_EXERCISE_
Sift through the material below and return the lines with "that".

_DATA_
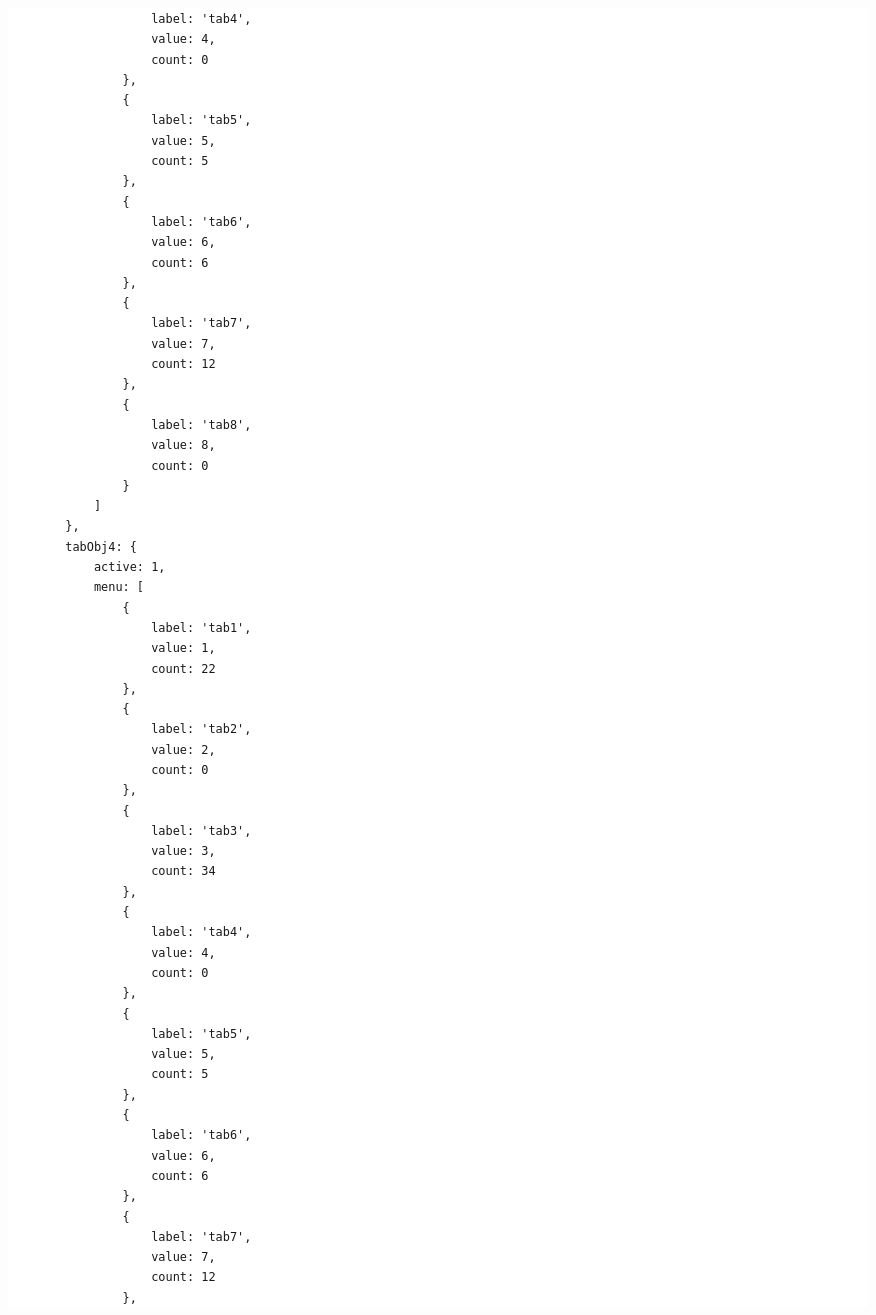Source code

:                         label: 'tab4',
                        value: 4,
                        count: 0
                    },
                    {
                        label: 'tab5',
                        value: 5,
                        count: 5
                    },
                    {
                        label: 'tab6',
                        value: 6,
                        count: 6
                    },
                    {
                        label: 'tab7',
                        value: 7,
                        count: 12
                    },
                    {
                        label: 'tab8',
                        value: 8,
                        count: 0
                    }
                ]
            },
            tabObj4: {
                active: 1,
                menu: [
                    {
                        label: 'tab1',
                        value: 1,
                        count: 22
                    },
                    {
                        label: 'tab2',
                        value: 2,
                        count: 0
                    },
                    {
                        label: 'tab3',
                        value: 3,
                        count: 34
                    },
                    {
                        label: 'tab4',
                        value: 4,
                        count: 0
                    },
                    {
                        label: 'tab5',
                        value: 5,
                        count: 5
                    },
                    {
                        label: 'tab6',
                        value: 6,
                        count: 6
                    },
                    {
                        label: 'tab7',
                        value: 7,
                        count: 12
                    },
...
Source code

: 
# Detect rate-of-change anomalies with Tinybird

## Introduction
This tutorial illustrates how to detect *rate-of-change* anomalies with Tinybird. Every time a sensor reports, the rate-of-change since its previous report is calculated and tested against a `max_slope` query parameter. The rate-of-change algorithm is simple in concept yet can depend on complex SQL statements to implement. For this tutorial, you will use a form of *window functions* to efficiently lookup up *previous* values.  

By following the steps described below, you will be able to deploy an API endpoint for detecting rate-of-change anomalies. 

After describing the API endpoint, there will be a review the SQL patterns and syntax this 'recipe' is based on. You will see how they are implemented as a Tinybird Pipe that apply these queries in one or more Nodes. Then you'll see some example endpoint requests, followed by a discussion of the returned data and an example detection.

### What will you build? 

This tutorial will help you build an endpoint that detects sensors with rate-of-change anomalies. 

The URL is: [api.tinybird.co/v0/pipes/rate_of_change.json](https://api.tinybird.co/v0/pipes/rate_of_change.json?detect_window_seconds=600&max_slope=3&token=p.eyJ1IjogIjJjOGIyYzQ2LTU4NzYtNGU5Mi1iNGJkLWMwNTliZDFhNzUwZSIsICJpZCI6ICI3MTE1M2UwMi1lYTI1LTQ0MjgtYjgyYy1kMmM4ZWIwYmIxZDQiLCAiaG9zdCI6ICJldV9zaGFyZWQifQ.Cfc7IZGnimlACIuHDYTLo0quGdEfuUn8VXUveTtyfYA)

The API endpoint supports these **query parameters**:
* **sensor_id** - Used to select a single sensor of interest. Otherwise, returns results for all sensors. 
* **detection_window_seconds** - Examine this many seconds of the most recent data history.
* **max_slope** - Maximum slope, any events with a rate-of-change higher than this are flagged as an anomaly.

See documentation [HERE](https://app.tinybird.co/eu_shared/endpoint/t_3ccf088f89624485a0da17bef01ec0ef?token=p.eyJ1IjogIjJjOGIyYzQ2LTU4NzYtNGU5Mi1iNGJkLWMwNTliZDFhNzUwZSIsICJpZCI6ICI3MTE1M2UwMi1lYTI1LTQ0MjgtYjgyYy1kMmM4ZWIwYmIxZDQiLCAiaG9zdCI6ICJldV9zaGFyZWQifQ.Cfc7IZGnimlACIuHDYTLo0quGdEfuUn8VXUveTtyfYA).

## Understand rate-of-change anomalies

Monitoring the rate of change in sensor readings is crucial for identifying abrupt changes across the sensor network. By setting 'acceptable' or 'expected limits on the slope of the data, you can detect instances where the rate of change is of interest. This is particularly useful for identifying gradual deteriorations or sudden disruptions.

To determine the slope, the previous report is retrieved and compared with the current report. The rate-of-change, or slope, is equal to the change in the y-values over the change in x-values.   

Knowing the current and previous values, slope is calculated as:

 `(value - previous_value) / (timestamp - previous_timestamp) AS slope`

_EXERCISE ANSWER_
After describing the API endpoint, there will be a review the SQL patterns and syntax this 'recipe' is based on. You will see how they are implemented as a Tinybird Pipe that apply these queries in one or more Nodes. Then you'll see some example endpoint requests, followed by a discussion of the returned data and an example detection.
This tutorial will help you build an endpoint that detects sensors with rate-of-change anomalies. 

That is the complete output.